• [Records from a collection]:
——————————

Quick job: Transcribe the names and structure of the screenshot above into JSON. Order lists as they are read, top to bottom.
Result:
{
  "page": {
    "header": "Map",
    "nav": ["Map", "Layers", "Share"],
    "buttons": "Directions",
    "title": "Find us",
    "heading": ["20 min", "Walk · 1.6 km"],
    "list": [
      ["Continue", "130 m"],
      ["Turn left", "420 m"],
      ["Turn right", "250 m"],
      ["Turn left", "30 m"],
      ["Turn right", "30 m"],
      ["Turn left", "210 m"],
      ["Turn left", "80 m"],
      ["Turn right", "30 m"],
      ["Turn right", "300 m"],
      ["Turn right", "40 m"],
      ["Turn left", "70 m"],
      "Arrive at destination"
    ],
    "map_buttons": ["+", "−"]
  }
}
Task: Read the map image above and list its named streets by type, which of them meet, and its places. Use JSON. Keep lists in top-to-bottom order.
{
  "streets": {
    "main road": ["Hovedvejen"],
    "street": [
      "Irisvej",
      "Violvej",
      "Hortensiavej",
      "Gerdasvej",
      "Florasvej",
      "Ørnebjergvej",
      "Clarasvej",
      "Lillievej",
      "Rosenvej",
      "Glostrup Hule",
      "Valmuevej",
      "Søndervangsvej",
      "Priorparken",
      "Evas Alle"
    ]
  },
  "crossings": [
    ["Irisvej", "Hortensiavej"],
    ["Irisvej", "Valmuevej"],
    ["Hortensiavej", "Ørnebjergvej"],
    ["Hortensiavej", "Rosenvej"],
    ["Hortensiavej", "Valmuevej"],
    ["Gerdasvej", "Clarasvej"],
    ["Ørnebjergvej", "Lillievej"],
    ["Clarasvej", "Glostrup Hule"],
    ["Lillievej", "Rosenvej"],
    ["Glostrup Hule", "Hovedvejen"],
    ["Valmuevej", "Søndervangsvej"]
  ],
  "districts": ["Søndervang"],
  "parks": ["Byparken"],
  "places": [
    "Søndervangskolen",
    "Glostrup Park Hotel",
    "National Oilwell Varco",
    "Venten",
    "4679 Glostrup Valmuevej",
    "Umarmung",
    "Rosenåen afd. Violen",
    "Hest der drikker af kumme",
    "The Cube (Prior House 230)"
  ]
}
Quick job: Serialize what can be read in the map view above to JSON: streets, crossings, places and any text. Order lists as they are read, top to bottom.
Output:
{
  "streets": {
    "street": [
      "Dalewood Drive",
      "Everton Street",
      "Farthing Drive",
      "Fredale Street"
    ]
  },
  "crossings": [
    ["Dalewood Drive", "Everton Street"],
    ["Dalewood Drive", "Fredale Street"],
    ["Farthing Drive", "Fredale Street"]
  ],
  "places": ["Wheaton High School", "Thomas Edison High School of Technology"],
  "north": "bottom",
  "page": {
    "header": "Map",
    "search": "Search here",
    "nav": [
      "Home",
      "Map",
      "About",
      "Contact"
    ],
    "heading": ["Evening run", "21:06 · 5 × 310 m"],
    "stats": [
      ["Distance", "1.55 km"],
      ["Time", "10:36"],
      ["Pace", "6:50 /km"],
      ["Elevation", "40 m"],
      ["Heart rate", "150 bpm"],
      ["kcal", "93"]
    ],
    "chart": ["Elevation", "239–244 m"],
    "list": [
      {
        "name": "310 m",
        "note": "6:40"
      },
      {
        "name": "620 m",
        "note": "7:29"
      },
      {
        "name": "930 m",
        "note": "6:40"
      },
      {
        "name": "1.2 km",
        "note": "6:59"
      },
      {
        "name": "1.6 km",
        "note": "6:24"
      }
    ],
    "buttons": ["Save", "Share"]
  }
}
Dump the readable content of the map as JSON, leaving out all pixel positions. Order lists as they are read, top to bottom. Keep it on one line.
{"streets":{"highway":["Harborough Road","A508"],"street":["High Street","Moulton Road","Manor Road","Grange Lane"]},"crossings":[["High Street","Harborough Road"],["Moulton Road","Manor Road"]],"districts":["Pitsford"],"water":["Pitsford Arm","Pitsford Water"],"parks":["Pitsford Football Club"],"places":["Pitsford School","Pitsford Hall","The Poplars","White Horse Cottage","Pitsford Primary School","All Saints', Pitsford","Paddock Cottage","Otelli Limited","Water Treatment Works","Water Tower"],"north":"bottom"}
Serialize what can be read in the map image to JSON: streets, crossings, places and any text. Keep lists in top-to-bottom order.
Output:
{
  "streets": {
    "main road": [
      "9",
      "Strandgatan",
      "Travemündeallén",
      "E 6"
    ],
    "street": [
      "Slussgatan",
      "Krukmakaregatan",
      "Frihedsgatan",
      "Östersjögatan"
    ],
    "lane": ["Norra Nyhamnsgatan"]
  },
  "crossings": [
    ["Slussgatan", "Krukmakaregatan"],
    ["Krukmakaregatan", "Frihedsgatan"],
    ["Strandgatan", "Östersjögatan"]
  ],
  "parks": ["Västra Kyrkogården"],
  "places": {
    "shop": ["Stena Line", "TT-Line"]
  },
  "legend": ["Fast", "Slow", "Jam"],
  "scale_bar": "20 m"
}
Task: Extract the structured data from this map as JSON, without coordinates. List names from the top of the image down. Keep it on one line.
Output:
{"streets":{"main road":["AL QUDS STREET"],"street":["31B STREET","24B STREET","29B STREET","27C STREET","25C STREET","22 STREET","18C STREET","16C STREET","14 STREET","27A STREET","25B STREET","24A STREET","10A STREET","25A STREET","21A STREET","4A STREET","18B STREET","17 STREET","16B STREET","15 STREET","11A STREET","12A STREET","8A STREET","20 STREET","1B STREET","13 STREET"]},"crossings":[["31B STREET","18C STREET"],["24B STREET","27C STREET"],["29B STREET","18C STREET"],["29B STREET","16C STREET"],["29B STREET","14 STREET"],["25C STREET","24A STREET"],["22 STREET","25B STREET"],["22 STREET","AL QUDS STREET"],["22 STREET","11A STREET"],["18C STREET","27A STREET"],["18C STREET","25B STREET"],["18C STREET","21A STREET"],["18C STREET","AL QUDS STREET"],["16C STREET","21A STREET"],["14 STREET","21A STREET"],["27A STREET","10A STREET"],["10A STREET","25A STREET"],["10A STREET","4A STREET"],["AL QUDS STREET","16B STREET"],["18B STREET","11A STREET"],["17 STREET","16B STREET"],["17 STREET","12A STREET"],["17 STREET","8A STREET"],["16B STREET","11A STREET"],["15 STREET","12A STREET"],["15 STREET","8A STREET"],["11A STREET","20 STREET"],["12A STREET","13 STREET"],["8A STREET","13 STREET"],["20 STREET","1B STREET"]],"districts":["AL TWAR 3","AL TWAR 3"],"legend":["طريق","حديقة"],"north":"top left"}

——————————

• [Problem requirements]: Copy every line of the records above that contains "Quick".

• [Response to this exercise]:
Quick job: Transcribe the names and structure of the screenshot above into JSON. Order lists as they are read, top to bottom.
Quick job: Serialize what can be read in the map view above to JSON: streets, crossings, places and any text. Order lists as they are read, top to bottom.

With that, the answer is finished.